祖母のことを本当に好きではない母とは行きたくなかった。しかし、あえてそこにこだわる母に「こなくていい」とはいえず、母も「私も行かなくちゃいけないと思っていたから」という。単身赴任準備の息抜きにならない。

テレビと雑誌に取材されたお蕎麦屋さんがあるから奢ってあげるわよと、母は10時半に出発と、昨夜言って帰っていった。

お蕎麦は美味しかった。天ぷらもサクッとしていて、教わりたいくらいっだった。

墓地も抜けるような青空の下、いい空気が流れていた。

そこでゴシゴシとタオルで墓石を磨く。生誕、108歳、おめでとう。空に響くよう、大きな声で、孫の、子供だった頃の私のような口調で言いながら、力を込めた。

ここには父もいるけれど、いつも、父にばかり話しかけて、祖母には誰も声をかけない。今日は祖母にだけ、話す。主役だから。

 

渋谷で母と別れ、ほっとする。やっぱり、妙な緊張をしていたんだ。ビッグカメラで赴任先のインターネットの設置の相談をする。少し、自分に戻った気がする。

店員さんがやたら専門知識に深く、丁寧に説明してくれるのが嬉しい。この人はここがぴったりの居場所なんだろう。生き生きと自信にみなぎって見える。

自分はここに馴染んでいない。母と一緒の時より、自分らしい自分になっているけれど、今の私もちょっと違う。

デパートで、服を見る。全然、居場所がない。いて、ワクワクもしないし、居心地も良くないし、店員さんに話しかけられそうになると、逃げるくらい、馴染めていない。

ツタヤに行ってみた。あぁ。ここだ、ここだ、本、コーヒー、DVD,この感じなら居やすい。中学生の時に夢中になって読んだ本の復刻版が出ていたので、迷ったけれど、買う。1400円。SFの少女漫画チックなラブコメディだった。登場人物のコテコテの胸キュン会話に今でもキュンキュンした自分が嬉しかった。これを手元に置こう。いつでもキュンキュンできる。

浮かれて、一番上のフロアのアート専門を除いた。ロックがかかり、前衛的な写真集や、ファッション哲学の本、渋谷の一番とんがったものがたくさんあった。

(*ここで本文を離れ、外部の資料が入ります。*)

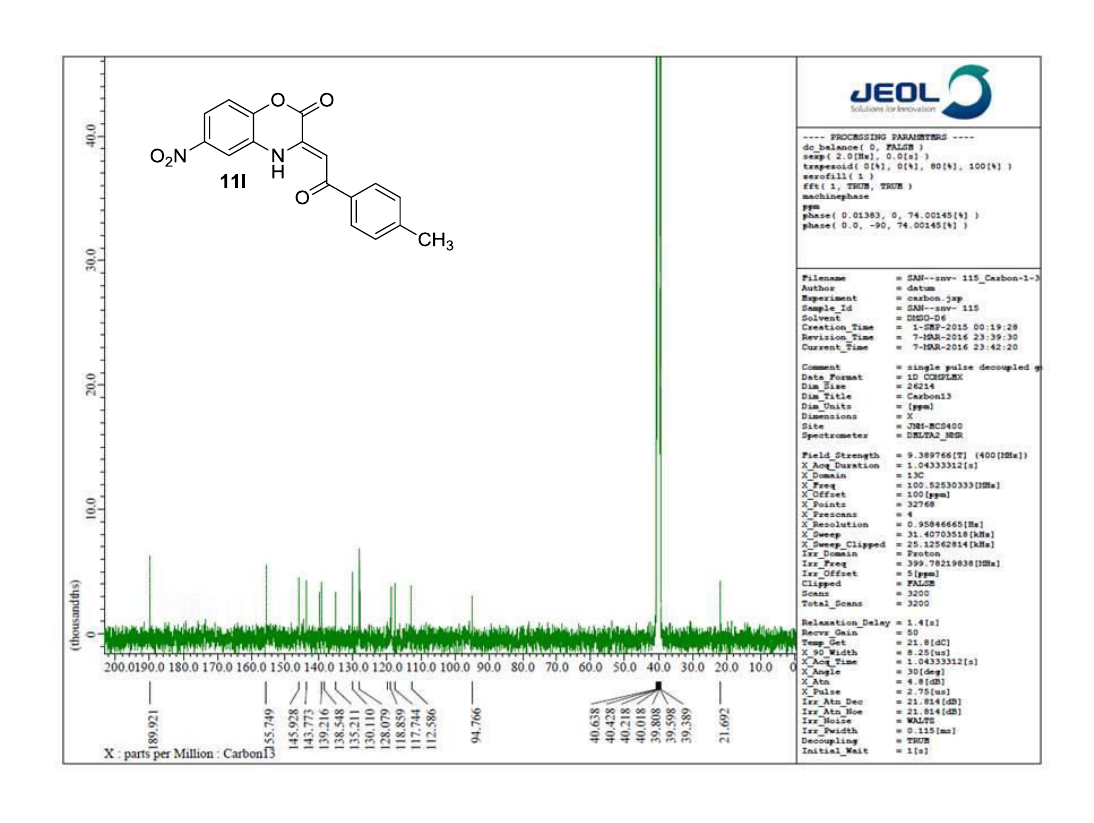
Figure 24. 13 C NMR Spectra of Compound 11l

自分の時空間とかけ離れた世界。ここまで翔んでしまうと、居心地云々よりも、強い刺激に惹かれた。つい、何冊か手を伸ばす。BGMの大音量と客層の会話の速さと、そこに置かれている商品の主張の強さに数分もいると、頭の奥が痺れてきた。なぜか急に足がガクガクして、強い睡魔に襲われてきた。

 

帰ろう。もう、帰ろう。

フロアを降り、SFラブコメを買い、地下鉄に乗って自分の駅に着いた。

駅の上のいつものドトールでブレンドS、220円。本を広げる。

ゆるい、音楽と、近所のおばちゃんたちの会話。ああ。ここだ。

自分に戻ってきた。

家に着く。台所に立つ。

そう。やっぱりここだ。ますます自分に近くなる。

そうだ、この自分の居場所に感じる違和感と居心地について思った今日のこと、書こう。食事の支度が済んで、家族が帰ってくるまでの今、パソコンを開く。

ブログを書き始めると、夢中になって話し出す私。

今日ね、お母さんとお墓参り行ってね、嫌だったんだけど、でも仕方ないからね、行ってね、お蕎麦食べてさ。でもやっぱりあの人とは居心地良くなくて、それで別れてから、落ち着く自分に戻りたくて渋谷ウロウロしたんだけど・・・。

 

あぁ。

湯船に浸かった時に漏れる、ああぁ。。

今の私は、この場所が一番自分自身に戻れるところだ。

そのための1日だったのかもしれない。今日は。